The company cut 400 positions out of a 1,200-person marketing staff and a total global employee population of 25,000. The move follows an executive shake-up last month that saw the departure of Rebecca Messina, Uber's chief marketing officer, and the combination of her division with the company's communications and policy team.
There's a general sense that while we've grown fast, we've slowed down . . . Many of our teams are too big, which creates overlapping work
Uber has been under scrutiny since its tumultuous May initial public offering, which has raised questions over the business model of ride-hailing and whether the company can ever turn a profit. In the first quarter it reported a $1 billion operating loss.
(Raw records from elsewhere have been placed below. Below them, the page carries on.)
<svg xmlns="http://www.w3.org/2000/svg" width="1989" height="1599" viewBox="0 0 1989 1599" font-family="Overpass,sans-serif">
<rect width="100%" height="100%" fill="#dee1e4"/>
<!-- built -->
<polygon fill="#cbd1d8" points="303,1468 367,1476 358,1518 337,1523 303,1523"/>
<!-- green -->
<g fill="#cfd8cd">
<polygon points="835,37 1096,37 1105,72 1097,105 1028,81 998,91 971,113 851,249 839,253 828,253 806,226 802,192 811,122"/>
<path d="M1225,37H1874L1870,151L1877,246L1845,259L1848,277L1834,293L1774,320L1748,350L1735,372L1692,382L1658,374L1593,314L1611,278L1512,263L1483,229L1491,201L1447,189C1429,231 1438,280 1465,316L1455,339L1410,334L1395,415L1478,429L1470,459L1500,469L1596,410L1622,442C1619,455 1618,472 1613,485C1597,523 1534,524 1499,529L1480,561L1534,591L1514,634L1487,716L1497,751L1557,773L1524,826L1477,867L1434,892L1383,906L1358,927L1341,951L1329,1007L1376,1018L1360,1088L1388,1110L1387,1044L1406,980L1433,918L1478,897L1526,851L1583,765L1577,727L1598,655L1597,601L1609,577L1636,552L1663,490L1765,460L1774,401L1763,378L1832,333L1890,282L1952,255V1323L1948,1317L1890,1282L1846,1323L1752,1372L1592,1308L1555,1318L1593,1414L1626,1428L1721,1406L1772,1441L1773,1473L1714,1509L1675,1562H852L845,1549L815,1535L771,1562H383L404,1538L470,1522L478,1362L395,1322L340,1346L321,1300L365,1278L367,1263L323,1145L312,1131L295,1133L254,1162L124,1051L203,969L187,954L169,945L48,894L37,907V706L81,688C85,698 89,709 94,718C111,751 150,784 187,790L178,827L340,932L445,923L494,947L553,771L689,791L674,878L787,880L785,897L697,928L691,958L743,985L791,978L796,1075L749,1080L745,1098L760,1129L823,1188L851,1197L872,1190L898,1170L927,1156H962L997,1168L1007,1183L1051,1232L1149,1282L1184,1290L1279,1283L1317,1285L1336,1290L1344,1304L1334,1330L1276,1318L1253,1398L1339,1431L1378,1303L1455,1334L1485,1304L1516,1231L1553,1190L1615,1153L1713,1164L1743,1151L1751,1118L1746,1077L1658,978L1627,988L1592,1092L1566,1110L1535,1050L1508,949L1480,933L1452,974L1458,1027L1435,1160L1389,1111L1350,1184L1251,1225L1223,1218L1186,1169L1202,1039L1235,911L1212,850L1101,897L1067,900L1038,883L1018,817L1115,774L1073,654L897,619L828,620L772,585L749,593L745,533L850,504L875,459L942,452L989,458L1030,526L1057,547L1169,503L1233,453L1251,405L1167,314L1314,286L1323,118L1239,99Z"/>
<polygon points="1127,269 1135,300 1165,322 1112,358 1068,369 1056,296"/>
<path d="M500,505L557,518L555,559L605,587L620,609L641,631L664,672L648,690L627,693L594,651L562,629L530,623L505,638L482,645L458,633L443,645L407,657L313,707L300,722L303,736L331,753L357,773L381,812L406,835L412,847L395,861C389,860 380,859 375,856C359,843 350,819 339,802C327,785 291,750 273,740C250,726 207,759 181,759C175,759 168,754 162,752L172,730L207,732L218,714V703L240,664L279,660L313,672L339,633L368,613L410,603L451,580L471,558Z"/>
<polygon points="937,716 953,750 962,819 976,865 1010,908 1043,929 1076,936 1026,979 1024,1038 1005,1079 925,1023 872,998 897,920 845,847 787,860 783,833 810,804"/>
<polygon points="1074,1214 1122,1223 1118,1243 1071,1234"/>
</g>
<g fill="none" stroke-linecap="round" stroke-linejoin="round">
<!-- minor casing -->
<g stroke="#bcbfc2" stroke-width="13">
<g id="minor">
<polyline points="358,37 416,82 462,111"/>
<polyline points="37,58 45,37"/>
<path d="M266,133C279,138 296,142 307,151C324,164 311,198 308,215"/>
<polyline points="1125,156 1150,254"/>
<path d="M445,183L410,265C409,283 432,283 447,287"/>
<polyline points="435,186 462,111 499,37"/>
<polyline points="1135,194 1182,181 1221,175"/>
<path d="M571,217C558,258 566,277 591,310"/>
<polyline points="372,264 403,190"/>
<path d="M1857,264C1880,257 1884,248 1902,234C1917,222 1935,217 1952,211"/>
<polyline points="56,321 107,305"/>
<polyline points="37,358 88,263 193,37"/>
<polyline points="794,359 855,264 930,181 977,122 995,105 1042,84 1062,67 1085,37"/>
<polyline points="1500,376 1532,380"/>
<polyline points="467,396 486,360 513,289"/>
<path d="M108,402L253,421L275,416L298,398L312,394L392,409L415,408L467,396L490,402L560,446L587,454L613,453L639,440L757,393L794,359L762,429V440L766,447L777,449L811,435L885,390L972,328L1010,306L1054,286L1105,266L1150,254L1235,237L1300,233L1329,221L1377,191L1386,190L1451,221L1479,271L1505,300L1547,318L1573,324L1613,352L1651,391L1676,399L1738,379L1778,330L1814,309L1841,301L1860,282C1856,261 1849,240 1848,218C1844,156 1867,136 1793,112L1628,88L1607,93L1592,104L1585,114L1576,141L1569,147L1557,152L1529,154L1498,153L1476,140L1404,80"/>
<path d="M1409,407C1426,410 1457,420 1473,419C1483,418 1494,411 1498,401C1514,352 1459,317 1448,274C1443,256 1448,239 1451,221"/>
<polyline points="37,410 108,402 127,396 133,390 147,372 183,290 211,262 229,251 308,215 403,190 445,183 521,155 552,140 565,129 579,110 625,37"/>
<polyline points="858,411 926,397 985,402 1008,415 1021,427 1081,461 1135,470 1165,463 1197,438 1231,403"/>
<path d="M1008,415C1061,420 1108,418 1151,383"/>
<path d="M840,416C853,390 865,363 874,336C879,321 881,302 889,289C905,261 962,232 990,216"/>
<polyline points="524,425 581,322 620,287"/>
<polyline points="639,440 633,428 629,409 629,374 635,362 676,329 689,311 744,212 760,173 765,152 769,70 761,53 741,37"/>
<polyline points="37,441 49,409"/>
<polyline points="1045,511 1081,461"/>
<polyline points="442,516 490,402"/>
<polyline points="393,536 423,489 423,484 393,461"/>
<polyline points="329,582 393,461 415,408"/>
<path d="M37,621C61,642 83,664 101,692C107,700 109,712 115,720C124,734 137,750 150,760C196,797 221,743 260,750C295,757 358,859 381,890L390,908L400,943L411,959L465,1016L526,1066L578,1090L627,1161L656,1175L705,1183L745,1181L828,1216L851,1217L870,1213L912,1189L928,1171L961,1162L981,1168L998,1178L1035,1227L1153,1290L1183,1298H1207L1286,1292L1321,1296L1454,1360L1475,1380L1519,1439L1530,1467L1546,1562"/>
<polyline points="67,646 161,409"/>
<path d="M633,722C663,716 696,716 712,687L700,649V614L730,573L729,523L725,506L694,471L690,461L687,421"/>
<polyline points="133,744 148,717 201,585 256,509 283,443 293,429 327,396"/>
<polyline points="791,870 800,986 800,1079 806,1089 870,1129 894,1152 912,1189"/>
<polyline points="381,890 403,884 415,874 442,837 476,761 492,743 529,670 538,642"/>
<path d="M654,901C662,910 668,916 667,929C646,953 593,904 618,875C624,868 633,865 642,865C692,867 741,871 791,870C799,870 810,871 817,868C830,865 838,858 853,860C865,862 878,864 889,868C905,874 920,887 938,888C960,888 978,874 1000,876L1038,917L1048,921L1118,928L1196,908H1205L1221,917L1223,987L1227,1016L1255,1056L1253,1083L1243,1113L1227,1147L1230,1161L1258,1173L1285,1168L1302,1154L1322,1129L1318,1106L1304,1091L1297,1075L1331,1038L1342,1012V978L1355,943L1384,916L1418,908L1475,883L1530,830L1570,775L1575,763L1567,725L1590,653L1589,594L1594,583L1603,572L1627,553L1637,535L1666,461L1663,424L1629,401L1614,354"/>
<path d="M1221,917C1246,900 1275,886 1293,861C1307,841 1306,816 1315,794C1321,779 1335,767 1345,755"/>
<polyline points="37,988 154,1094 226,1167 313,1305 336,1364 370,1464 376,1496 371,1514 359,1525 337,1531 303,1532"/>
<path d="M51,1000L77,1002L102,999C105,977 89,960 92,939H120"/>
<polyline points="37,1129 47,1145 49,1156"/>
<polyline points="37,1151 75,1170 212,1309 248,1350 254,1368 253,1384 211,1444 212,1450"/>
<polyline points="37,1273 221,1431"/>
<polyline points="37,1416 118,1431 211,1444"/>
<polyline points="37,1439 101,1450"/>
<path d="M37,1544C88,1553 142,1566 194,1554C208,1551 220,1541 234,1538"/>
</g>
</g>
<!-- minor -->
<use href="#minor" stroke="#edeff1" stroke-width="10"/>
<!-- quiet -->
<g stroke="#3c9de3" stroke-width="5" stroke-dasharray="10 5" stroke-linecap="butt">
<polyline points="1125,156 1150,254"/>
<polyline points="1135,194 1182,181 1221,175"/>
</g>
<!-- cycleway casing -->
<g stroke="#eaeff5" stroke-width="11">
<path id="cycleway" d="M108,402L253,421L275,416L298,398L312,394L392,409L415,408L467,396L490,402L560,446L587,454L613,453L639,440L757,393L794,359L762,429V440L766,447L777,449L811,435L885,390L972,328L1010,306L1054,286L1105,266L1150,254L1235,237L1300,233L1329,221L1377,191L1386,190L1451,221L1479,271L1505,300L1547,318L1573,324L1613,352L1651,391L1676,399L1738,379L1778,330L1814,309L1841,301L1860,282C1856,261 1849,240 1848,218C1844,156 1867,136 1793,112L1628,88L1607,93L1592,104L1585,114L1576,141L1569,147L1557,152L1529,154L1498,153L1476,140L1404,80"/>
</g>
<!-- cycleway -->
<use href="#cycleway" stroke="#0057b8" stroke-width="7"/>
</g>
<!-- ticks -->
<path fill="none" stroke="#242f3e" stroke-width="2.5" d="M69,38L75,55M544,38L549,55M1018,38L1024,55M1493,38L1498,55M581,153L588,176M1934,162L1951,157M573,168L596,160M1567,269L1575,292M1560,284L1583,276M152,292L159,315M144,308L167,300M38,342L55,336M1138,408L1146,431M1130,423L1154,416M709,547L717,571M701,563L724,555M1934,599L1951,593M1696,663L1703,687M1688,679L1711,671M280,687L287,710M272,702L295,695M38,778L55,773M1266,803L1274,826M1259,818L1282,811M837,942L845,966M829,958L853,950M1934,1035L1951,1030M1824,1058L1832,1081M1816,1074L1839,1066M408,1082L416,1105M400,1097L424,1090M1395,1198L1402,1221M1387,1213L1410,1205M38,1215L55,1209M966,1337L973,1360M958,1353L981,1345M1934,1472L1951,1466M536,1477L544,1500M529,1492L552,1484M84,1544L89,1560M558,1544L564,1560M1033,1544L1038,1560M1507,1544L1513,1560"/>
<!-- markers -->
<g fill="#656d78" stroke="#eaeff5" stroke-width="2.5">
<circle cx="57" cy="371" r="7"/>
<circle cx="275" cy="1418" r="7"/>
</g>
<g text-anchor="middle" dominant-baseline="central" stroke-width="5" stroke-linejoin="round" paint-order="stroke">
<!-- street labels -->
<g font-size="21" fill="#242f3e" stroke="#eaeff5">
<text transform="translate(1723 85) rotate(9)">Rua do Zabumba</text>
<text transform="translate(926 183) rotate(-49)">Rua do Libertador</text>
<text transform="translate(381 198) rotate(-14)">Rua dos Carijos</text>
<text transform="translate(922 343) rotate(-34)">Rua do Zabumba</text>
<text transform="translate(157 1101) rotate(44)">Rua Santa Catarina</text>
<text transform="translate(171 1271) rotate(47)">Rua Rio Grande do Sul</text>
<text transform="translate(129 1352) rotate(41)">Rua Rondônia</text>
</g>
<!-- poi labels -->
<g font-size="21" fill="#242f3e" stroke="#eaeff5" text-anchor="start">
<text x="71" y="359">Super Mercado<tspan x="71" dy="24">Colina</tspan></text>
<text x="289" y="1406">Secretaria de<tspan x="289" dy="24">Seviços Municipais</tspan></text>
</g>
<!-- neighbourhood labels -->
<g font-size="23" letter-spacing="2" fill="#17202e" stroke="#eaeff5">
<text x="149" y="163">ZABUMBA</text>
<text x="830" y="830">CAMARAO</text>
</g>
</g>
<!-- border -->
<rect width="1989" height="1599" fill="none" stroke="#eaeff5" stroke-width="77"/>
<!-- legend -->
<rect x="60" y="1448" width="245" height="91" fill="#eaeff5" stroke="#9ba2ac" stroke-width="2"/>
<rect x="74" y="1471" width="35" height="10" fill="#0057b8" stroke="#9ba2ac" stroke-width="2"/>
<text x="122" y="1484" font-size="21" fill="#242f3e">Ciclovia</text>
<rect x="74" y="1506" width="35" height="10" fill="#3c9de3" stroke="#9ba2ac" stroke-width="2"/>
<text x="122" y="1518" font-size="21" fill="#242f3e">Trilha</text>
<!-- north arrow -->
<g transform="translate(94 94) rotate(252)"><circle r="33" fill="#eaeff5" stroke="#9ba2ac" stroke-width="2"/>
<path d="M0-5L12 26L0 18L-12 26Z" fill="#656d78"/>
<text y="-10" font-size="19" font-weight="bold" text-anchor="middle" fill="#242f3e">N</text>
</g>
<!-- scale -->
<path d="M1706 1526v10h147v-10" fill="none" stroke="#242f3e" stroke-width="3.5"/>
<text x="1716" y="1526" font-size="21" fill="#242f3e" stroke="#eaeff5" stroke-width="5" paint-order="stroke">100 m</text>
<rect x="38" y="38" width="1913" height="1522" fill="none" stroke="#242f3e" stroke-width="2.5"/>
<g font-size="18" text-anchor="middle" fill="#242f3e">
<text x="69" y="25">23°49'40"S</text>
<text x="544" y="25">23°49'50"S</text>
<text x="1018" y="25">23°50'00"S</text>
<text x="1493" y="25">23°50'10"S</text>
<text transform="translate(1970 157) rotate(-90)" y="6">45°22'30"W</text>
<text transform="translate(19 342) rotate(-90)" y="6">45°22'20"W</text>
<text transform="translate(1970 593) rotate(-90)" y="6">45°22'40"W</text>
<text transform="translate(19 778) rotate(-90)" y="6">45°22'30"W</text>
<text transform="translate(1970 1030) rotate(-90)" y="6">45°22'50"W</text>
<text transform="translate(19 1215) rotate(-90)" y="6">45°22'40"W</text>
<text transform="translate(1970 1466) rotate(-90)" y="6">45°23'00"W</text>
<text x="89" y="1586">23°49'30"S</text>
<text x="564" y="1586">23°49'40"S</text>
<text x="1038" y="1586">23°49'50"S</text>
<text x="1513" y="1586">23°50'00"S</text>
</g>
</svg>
Shares closed down 1.4 per cent at $43.88 on Monday, below its IPO price of $45.
Unwieldy
In an email to employees on Monday, chief executive Dara Khosrowshahi acknowledged concerns over slowing growth and an unwieldy organisational structure in which work is duplicated across multiple products and regional offices.
“Today, there’s a general sense that while we’ve grown fast, we’ve slowed down . . . Many of our teams are too big, which creates overlapping work, makes for unclear decision owners, and can lead to mediocre results,” he wrote. “So, put simply, we need to get our edge back. Being fast wins.”
Mr Khosrowshahi said the trimmer marketing structure would allow Uber "to build a consistent brand narrative across audience, products and regions" – the goal he had laid out when making marketing the responsibility of Jill Hazelbaker, the company's communications and policy chief, in June.
Since the IPO, Mr Khosrowshahi has taken a more hands-on approach to running the company's daily operations. At the same time Uber announced Ms Messina was leaving, it also said Barney Harford, its chief operating officer and Mr Khosrowshahi's top deputy, would depart.